▶ [SOURCE PASSAGE]
There are many folk food traditions around the world that promise good luck for the New Year, and one that is practiced here in the New World, with roots in Africa, is serving some type of bean-and-rice dish on New Year’s Day.
The best-known dish using black-eyed peas here in the States is Hoppin’ John, which is Southern; however, many black families in the North also serve up black-eyed pea dishes, usually poured over or mixed with rice.
Stewing Black-Eyed Peas for New Year’s Luck
That first big meal of the new year, with a pot of black-eyed peas at its center, is deeply entwined with African-American culture.
“Eating black-eyed peas on New Year’s Day has been done by black Americans to ensure good luck in the incoming year,” said Jessica B. Harris, the food historian, who fondly recalled attending the lively New Year’s Day party Maya Angelou held at her home in Harlem, where the peas were served. “This tradition carries over from the black American community into the general Southern community in many places, and persists in the North as well as a result of the Great Migration.”
Black-eyed peas
The first domestication probably occurred in West Africa, but the black-eyed pea is widely grown in many countries in Asia; it was introduced into the Southern United States as early as the 17th century in Virginia. Most of the black-eyed pea cultivation in the region, however, took firmer hold in Florida and the Carolinas during the 18th century, reaching Virginia in full force following the American Revolution. The crop would also eventually prove popular in Texas. Throughout the South, the black-eyed pea is still a widely used ingredient in soul food and cuisines of the Southern United States. The planting of crops of black-eyed peas was promoted by George Washington Carver because, as a legume, it adds nitrogen to the soil and has high nutritional value.
Learn how to make Hoppin’ John – a classic Gullah dish – with Chef BJ Dennis of Charleston, South Carolina.
In Jamaica rice and peas are often on the menu.
In Puerto Rico pigeon peas (gandules) and rice make up arroz con gandules. It’s a traditional Christmas dish that makes an encore for New Year's.
Noted culinary historian and author Jessica B. Harris writes:
Prosperity Starts With a Pea
At year’s end, people around the world indulge in food rituals to ensure good luck in the days ahead. In Spain, grapes eaten as the clock turns midnight — one for each chime — foretell whether the year will be sweet or sour. In Austria, the New Year’s table is decorated with marzipan pigs to celebrate wealth, progress and prosperity. Germans savor carp and place a few fish scales in their wallets for luck. And for African-Americans and in the Southern United States, it’s all about black-eyed peas.
Not surprisingly, this American tradition originated elsewhere, in this case in the forests and savannahs of West Africa. After being domesticated there 5,000 years ago, black-eyed peas made their way into the diets of people in virtually all parts of that continent. They then traveled to the Americas in the holds of slave ships as food for the enslaved. “Everywhere African slaves arrived in substantial numbers, cowpeas followed,” wrote one historian, using one of several names the legume acquired. Today the peas are also eaten in Brazil, Central America and the Caribbean.

▶ [STATED EXERCISE 1]
In the black-eyed peas passage, where was the black-eyed pea probably first domesticated?
The black-eyed peas passage and the listing that follows are unrelated material.

▶ [INPUT DATA]

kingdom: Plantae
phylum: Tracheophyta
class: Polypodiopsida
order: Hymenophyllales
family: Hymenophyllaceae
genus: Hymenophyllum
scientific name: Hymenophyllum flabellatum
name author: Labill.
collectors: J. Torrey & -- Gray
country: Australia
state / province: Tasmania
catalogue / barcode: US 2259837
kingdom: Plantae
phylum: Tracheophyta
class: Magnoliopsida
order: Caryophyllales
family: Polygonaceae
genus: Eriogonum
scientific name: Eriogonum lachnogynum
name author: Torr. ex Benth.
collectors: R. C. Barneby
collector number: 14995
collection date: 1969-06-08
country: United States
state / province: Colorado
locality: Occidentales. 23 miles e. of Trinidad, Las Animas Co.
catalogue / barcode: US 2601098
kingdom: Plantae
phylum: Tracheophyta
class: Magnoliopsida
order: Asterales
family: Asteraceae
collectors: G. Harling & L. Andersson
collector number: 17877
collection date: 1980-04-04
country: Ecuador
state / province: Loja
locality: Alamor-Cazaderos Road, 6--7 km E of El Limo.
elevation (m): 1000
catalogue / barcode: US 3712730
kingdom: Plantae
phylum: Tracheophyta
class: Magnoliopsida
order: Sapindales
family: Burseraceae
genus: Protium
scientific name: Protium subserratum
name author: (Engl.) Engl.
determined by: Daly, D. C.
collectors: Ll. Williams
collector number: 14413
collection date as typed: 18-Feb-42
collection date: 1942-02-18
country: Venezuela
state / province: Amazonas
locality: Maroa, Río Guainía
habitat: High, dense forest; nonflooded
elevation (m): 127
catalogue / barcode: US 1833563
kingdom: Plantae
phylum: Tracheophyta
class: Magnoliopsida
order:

▶ [STATED EXERCISE 2]
Copy the listing from its first line through the line with "state / province: Colorado", including both ends.

▶ [TASK OUTPUT 1]
West Africa.

▶ [TASK OUTPUT 2]
kingdom: Plantae
phylum: Tracheophyta
class: Polypodiopsida
order: Hymenophyllales
family: Hymenophyllaceae
genus: Hymenophyllum
scientific name: Hymenophyllum flabellatum
name author: Labill.
collectors: J. Torrey & -- Gray
country: Australia
state / province: Tasmania
catalogue / barcode: US 2259837
kingdom: Plantae
phylum: Tracheophyta
class: Magnoliopsida
order: Caryophyllales
family: Polygonaceae
genus: Eriogonum
scientific name: Eriogonum lachnogynum
name author: Torr. ex Benth.
collectors: R. C. Barneby
collector number: 14995
collection date: 1969-06-08
country: United States
state / province: Colorado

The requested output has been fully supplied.